The assessment: This is a collision of matter and antimatter in the vicinity of black holes or collapsed neutron stars known as magnetars

Researchers have simulated and presented an inexpensive experiment to create and study the early stages of this process in ways previously thought unattainable with current technology. Courtesy of Princeton University
Researchers have simulated and presented an inexpensive experiment to create and study the early stages of this process in ways previously thought unattainable with current technology. Courtesy of Princeton University

Mysterious fast radio bursts are among the most confusing phenomena in the universe, they release in one second as much energy as the sun emits in a year. Researchers at Princeton University, the US Department of Energy's Princeton Plasma Physics Laboratory and the SLAC National Accelerator Laboratory have now imagined and proposed an inexpensive experiment to create and observe the early stages of this process in a way previously thought impossible using today's technology.

Celestial bodies such as neutron stars, or collapsed stars, called magnetars (magnet + star) surrounded by strong magnetic fields are responsible for the impressive bursts in space. According to the theory of quantum electrodynamics (QED), these fields are so powerful that they turn the vacuum of space into an exotic plasma made of matter and antimatter in the form of pairs of negatively charged electrons and positively charged electrons. Emissions from these pairs are thought to be responsible for the strong fast radio bursts.

The matter-antimatter plasma, "pair plasma", is opposed to the normal plasma that fuels fusion reactions and makes up 99% of the visible universe. This plasma is made of material in the form of electrons and atomic nuclei with a much larger mass, or ions. Electron-positron plasmas consist of particles with equal mass but opposite charges that are subject to annihilation and creation. Such plasmas can exhibit quite different collective behavior.
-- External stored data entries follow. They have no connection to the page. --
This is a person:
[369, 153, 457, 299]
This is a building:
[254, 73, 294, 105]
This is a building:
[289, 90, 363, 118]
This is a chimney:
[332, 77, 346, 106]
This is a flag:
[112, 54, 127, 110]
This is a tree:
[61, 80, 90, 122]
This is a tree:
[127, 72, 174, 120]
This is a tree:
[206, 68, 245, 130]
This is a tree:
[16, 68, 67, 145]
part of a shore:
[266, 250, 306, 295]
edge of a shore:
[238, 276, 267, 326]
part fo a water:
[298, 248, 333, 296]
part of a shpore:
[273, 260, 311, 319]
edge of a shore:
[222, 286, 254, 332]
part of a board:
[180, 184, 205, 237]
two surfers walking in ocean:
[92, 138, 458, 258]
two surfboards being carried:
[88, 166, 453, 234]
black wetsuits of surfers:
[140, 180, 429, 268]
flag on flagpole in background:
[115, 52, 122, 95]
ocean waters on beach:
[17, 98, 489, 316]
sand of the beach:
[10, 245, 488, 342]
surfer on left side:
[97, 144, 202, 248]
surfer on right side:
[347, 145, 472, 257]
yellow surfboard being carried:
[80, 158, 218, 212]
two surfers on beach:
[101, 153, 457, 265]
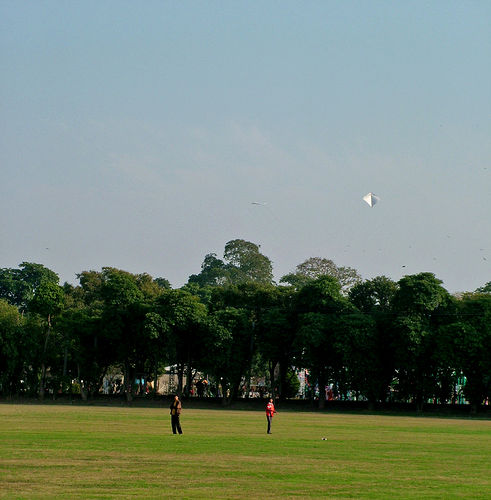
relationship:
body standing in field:
[266, 398, 278, 434] [3, 404, 487, 491]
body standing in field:
[170, 395, 183, 434] [3, 404, 487, 491]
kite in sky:
[362, 193, 380, 208] [0, 3, 488, 294]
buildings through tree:
[157, 351, 470, 405] [436, 283, 491, 414]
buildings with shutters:
[157, 351, 470, 405] [454, 394, 464, 405]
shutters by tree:
[455, 371, 468, 385] [443, 280, 489, 409]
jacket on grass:
[266, 402, 275, 417] [2, 401, 489, 498]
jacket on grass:
[266, 402, 275, 417] [6, 432, 482, 496]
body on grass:
[266, 398, 278, 434] [2, 401, 489, 498]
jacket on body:
[266, 402, 275, 417] [266, 398, 278, 434]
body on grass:
[263, 397, 277, 434] [18, 408, 476, 497]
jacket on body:
[266, 402, 275, 417] [263, 397, 277, 434]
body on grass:
[266, 398, 278, 434] [40, 434, 458, 498]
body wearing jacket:
[266, 398, 278, 434] [246, 401, 299, 441]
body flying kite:
[266, 398, 278, 434] [318, 168, 428, 245]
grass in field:
[2, 401, 489, 498] [0, 403, 490, 499]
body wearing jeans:
[266, 398, 278, 434] [267, 411, 275, 435]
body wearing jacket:
[170, 395, 183, 434] [167, 395, 181, 417]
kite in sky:
[361, 187, 384, 210] [5, 7, 485, 256]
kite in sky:
[362, 193, 380, 208] [154, 156, 216, 202]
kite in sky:
[362, 193, 380, 208] [5, 34, 485, 236]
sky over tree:
[0, 3, 488, 294] [436, 283, 491, 414]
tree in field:
[436, 283, 491, 414] [0, 403, 490, 499]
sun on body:
[149, 383, 295, 445] [266, 398, 278, 434]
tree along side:
[436, 320, 481, 415] [2, 349, 489, 407]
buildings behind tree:
[67, 351, 470, 419] [436, 283, 491, 414]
"Our laboratory simulation is a small-scale analog of the magnetar environment," said physicist Keenan Chu of Princeton's Department of Astrophysical Sciences. "This allows us to analyze the pair plasmas described by QED," said Chu, first author of a paper recently featured in Physics of Plasmas, and also first author of a paper in Physical Review Letters that the current paper extends.

Physicist Kenan Chu with images of a fast radio burst in two galaxies. The images on the left show the galaxies, and on the right are digitally enhanced images. Dashed oval lines indicate the location of the bursts in the galaxies.
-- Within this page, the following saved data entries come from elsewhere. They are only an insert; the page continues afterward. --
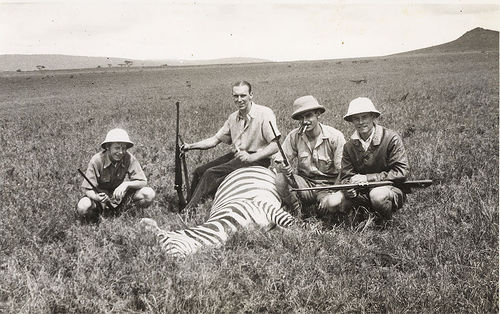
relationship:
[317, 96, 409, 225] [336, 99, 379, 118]
man wearing hat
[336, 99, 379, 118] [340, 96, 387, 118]
hat in head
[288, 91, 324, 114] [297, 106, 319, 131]
hat in man's head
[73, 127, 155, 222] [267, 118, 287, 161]
man posing with gun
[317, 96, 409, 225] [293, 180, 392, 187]
man posing with gun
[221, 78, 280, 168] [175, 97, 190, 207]
man posing with gun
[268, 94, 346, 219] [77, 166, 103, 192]
man posing with gun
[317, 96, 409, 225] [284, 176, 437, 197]
man posing with gun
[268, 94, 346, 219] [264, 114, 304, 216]
man posing with gun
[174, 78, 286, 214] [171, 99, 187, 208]
man posing with gun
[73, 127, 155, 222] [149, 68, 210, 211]
man holding gun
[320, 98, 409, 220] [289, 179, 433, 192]
man holding gun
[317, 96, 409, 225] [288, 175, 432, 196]
man holding gun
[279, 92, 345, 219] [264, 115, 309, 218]
man holding gun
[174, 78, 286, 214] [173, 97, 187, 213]
man holding gun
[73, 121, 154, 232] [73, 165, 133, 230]
man holding gun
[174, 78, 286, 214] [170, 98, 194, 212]
man holding rifle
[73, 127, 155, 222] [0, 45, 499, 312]
man standing in field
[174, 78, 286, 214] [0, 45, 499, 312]
man standing in field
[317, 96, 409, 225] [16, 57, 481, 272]
man standing in field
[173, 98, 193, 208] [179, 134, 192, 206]
rifle held by sling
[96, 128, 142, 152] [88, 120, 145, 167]
hat on head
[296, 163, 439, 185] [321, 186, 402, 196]
gun across lap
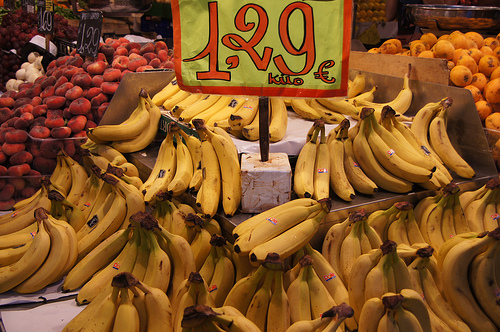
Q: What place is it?
A: It is a market.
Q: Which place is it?
A: It is a market.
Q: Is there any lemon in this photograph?
A: Yes, there are lemons.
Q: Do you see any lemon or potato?
A: Yes, there are lemons.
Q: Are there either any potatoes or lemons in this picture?
A: Yes, there are lemons.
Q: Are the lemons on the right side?
A: Yes, the lemons are on the right of the image.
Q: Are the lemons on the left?
A: No, the lemons are on the right of the image.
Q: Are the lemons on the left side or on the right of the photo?
A: The lemons are on the right of the image.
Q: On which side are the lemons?
A: The lemons are on the right of the image.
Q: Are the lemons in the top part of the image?
A: Yes, the lemons are in the top of the image.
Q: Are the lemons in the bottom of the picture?
A: No, the lemons are in the top of the image.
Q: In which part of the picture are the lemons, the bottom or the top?
A: The lemons are in the top of the image.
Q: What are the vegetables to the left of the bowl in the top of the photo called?
A: The vegetables are lemons.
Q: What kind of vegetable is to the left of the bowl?
A: The vegetables are lemons.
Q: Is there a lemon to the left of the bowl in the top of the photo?
A: Yes, there are lemons to the left of the bowl.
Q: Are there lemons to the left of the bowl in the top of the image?
A: Yes, there are lemons to the left of the bowl.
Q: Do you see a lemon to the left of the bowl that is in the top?
A: Yes, there are lemons to the left of the bowl.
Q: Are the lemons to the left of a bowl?
A: Yes, the lemons are to the left of a bowl.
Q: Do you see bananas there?
A: Yes, there is a banana.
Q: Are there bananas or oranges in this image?
A: Yes, there is a banana.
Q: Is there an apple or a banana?
A: Yes, there are bananas.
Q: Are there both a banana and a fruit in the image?
A: Yes, there are both a banana and a fruit.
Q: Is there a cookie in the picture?
A: No, there are no cookies.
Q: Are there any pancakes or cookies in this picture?
A: No, there are no cookies or pancakes.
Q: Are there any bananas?
A: Yes, there is a banana.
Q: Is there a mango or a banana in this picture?
A: Yes, there is a banana.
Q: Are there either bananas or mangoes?
A: Yes, there is a banana.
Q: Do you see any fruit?
A: Yes, there is a fruit.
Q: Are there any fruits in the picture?
A: Yes, there is a fruit.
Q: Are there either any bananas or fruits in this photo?
A: Yes, there is a fruit.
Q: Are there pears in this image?
A: Yes, there are pears.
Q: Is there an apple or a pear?
A: Yes, there are pears.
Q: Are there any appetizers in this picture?
A: No, there are no appetizers.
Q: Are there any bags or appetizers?
A: No, there are no appetizers or bags.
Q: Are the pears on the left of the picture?
A: Yes, the pears are on the left of the image.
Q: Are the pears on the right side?
A: No, the pears are on the left of the image.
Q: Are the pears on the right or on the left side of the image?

Credit: Qu photo by Elle Starkman; galaxy photos courtesy of NASA; collage by Kiran Sudarsanan.)

"Instead of simulating a strong magnetic field, we use a strong laser," Cho said. "It converts energy into a pair plasma using what we call QED cascades. The pair plasma then changes the laser pulse to a higher frequency," he said. "The exciting result demonstrates the prospects of creating and observing QED pair plasmas in laboratories and enabling experiments to verify theories about fast radio bursts."

Laboratory-produced pair plasmas have been created before, notes physicist Nat Fish, professor of astrophysical sciences at Princeton and deputy director for academic affairs at PPPL who is the principal investigator on this study. "And we think we know what the laws are that govern their collective behavior," Fish said. "But until we actually create a pair plasma in the lab that shows collective phenomena that we can study, we won't be able to be completely sure of that."

"The problem is that it is very difficult to observe collective behavior in paired plasmas," he added. "That's why it was an important step for us to think of it as a joint problem of creation and observation, recognizing that an excellent method for observation eases the conditions regarding what must be produced and leads us to a more practical facility."